Segment Start: MATERIAL FOR THE TASK

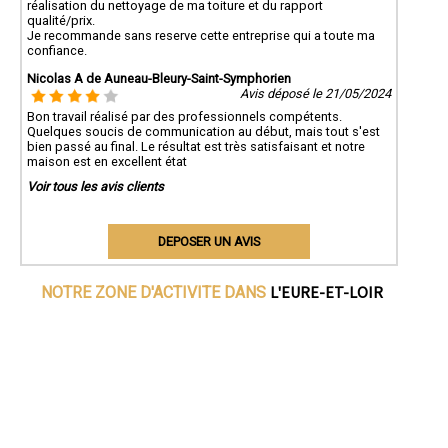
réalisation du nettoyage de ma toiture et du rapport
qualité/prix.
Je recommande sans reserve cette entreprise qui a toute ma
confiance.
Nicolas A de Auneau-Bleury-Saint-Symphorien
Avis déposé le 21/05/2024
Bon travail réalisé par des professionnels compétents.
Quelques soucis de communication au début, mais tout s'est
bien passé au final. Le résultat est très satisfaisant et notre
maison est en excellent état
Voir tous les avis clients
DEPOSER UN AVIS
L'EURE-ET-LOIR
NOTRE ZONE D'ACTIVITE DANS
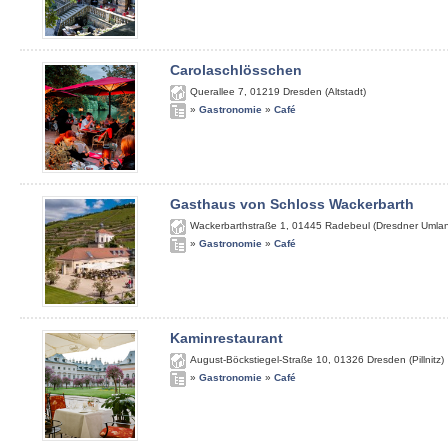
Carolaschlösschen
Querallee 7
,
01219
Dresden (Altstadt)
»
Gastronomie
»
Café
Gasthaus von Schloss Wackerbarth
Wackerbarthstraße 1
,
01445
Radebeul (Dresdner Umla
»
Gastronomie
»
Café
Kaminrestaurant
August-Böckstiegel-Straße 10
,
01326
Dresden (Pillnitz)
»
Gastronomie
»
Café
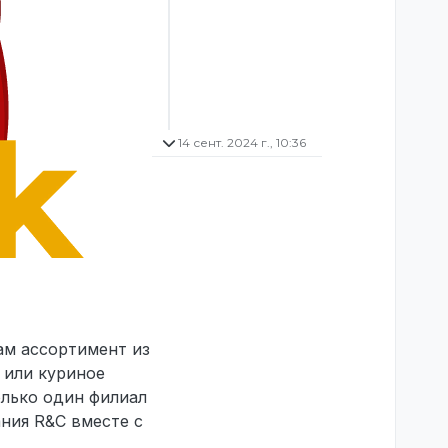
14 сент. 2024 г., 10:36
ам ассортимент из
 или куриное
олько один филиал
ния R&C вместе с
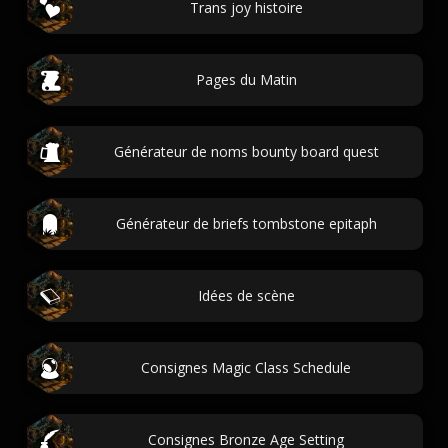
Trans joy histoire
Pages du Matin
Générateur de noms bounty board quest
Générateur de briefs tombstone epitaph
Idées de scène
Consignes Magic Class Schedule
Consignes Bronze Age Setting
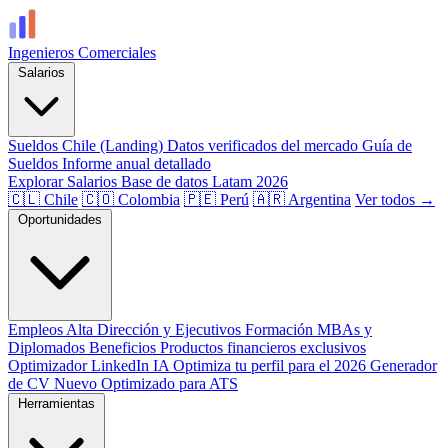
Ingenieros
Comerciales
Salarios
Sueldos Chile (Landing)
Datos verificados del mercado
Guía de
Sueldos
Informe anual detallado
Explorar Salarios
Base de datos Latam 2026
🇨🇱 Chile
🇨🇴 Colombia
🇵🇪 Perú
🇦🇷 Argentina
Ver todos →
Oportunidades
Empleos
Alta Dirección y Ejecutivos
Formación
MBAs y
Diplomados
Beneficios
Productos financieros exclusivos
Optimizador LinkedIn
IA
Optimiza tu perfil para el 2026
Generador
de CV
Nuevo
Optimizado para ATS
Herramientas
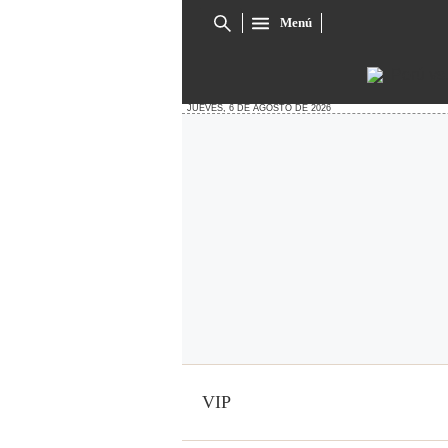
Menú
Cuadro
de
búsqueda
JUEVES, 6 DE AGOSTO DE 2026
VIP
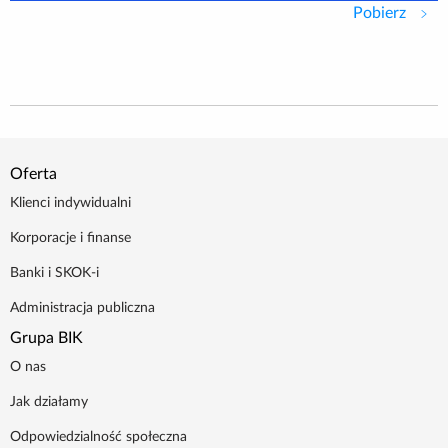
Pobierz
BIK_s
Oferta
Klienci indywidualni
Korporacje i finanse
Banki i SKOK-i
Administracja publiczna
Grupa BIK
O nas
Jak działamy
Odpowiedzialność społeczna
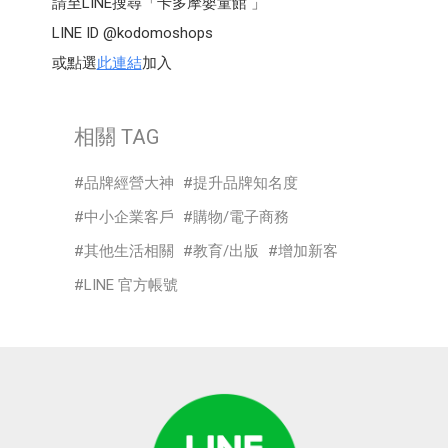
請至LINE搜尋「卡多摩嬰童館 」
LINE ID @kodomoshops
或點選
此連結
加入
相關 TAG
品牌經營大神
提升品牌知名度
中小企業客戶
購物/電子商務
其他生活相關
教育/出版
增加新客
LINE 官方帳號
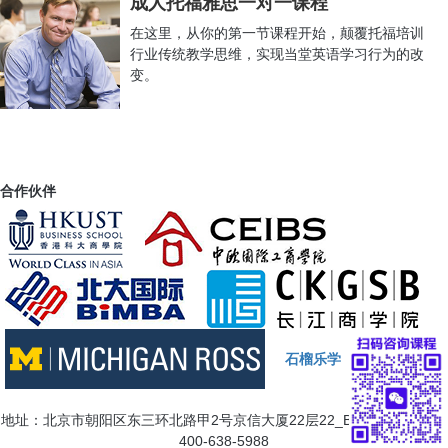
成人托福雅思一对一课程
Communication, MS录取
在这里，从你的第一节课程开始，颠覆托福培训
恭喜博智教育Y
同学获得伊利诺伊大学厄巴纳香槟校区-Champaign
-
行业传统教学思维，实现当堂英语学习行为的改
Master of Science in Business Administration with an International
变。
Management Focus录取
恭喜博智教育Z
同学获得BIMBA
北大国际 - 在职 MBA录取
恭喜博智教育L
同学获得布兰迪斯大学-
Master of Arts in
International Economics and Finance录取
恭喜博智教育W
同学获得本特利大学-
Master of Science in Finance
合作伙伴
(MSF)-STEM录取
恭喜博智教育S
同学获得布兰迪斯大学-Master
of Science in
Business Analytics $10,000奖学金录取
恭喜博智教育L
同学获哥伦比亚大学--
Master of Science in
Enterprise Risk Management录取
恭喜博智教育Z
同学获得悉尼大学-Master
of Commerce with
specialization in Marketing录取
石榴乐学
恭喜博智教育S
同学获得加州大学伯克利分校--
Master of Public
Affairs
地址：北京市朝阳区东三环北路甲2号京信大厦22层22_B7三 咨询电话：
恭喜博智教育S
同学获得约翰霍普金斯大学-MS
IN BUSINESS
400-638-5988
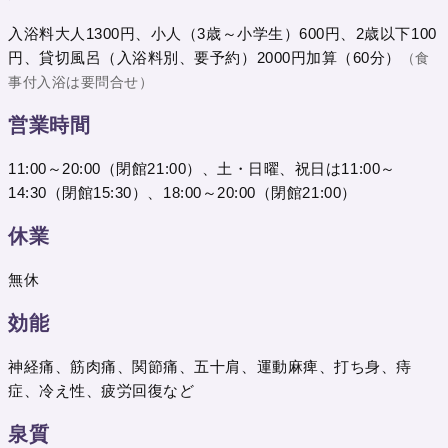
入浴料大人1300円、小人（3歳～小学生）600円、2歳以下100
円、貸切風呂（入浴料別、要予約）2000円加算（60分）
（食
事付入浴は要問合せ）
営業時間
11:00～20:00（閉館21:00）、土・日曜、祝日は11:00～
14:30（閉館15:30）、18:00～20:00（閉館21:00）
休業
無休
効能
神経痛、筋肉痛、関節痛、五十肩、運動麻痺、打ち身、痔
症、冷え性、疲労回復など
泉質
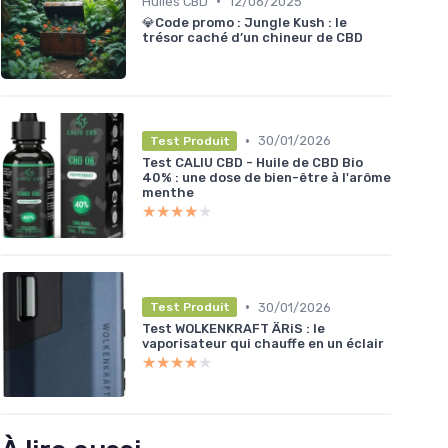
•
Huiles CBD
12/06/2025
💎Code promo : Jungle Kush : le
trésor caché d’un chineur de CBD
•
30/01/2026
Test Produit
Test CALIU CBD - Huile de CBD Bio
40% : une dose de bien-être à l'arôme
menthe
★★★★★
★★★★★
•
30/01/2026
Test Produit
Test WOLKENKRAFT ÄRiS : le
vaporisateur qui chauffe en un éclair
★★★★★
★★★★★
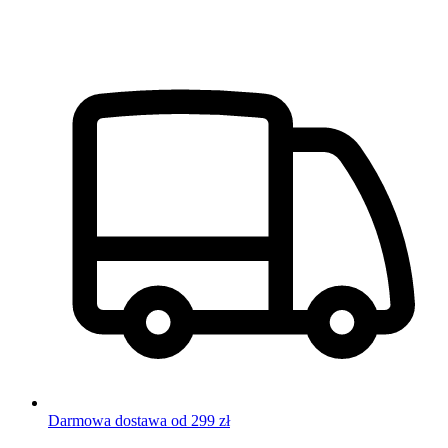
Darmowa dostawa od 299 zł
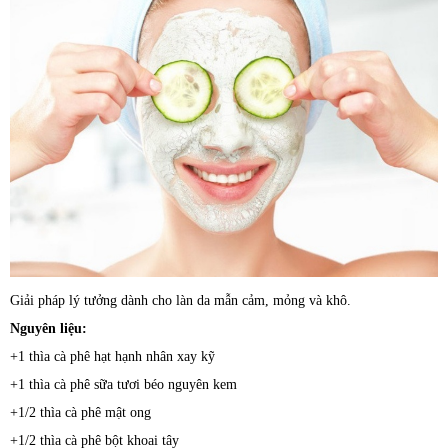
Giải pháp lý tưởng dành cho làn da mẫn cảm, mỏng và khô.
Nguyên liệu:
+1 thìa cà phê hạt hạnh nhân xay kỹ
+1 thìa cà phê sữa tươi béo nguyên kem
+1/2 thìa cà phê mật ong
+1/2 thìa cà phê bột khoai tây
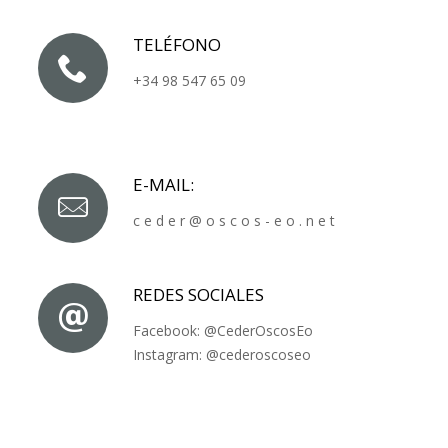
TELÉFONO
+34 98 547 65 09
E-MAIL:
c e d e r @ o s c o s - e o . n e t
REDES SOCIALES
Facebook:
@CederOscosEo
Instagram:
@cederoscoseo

Segment End: MATERIAL FOR THE TASK
Segment Start: MATERIAL FOR THE TASK

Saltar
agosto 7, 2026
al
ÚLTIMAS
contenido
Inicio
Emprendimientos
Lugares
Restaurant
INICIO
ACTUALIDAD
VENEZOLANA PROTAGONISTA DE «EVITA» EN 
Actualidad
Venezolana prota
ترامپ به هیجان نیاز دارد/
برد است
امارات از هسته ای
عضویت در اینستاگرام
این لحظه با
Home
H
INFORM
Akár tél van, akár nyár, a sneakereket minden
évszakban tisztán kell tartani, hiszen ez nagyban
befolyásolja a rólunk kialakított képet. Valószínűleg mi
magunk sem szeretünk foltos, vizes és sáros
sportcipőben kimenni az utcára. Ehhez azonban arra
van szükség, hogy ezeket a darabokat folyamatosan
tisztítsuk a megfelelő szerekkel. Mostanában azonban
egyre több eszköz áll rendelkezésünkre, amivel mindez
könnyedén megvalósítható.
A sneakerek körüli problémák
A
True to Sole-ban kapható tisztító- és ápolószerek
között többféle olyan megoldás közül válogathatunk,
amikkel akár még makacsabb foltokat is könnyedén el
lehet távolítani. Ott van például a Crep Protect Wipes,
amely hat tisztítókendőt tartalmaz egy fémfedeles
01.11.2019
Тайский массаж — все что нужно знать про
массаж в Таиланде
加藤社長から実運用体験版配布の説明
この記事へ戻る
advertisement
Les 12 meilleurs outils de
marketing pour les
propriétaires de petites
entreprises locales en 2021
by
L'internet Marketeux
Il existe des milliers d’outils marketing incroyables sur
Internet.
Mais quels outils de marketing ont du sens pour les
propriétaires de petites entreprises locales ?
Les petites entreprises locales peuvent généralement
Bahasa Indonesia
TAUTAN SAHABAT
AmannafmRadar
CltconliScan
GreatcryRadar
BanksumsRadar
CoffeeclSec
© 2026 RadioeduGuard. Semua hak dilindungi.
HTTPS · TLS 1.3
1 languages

Segment End: MATERIAL FOR THE TASK
Segment Start: MATERIAL FOR THE TASK

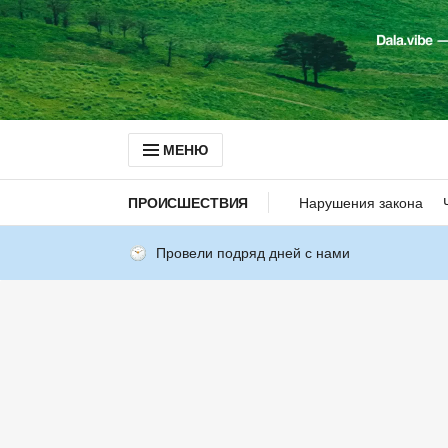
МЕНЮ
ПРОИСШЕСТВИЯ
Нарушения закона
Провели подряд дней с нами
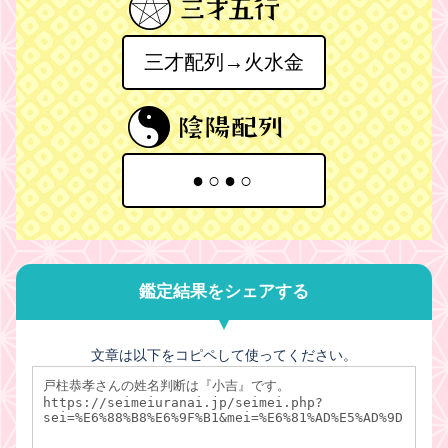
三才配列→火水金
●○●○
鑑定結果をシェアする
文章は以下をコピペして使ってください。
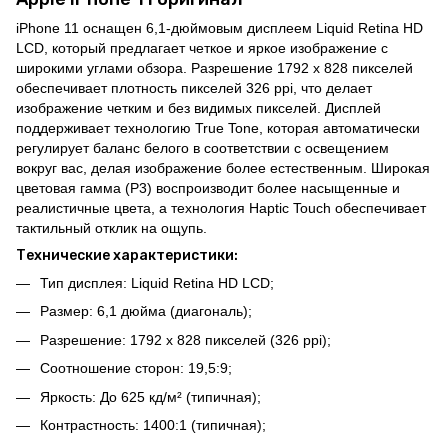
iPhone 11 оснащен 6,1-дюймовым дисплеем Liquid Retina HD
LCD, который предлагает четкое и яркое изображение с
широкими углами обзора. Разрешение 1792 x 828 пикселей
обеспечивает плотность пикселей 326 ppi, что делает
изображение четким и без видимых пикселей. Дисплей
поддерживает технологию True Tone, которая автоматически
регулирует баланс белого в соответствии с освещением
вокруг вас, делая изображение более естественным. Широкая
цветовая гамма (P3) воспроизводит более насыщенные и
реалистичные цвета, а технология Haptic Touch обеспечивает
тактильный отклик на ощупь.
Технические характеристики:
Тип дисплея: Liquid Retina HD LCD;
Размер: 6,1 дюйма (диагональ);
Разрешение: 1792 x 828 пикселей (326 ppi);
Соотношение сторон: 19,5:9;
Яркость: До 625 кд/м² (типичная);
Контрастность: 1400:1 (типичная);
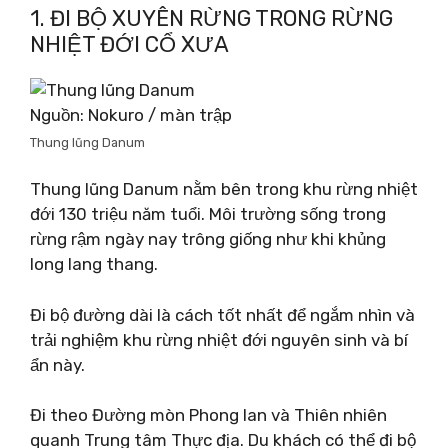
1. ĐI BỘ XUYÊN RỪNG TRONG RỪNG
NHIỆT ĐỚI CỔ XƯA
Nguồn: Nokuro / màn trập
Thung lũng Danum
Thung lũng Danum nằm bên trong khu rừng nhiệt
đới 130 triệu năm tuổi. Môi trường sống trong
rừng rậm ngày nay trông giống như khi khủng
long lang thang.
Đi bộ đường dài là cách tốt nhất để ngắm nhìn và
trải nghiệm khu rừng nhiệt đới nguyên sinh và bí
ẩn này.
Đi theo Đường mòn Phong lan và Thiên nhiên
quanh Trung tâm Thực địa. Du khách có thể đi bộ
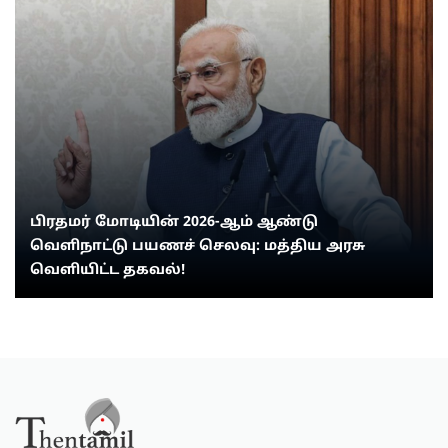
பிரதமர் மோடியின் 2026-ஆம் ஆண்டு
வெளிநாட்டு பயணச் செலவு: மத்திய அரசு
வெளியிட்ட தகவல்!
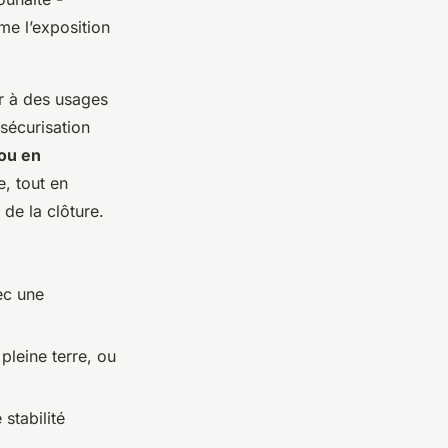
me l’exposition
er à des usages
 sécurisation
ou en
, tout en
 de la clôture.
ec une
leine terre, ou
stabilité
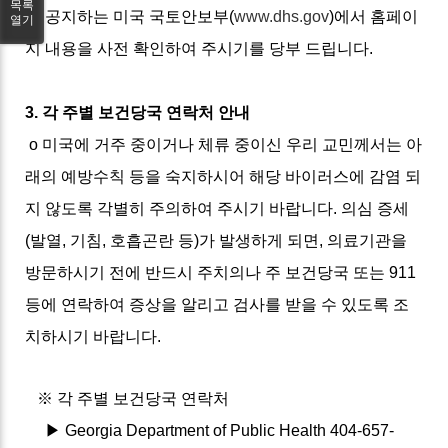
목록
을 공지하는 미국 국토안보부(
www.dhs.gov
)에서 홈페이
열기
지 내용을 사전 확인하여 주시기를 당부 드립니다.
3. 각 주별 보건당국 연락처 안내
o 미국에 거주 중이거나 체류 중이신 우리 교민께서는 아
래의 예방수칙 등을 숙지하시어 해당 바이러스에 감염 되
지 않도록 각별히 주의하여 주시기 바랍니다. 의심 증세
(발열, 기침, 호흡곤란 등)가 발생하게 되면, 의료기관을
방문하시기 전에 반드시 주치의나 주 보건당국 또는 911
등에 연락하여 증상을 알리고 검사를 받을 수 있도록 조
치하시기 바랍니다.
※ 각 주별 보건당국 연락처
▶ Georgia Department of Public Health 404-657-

Segment End: MATERIAL FOR THE TASK

## [TASK DESCRIPTION]
Please show in full every line of the records that contains the word "könnyedén", with matching case.

## [EXERCISE OUTPUT]
könnyedén megvalósítható.
amikkel akár még makacsabb foltokat is könnyedén el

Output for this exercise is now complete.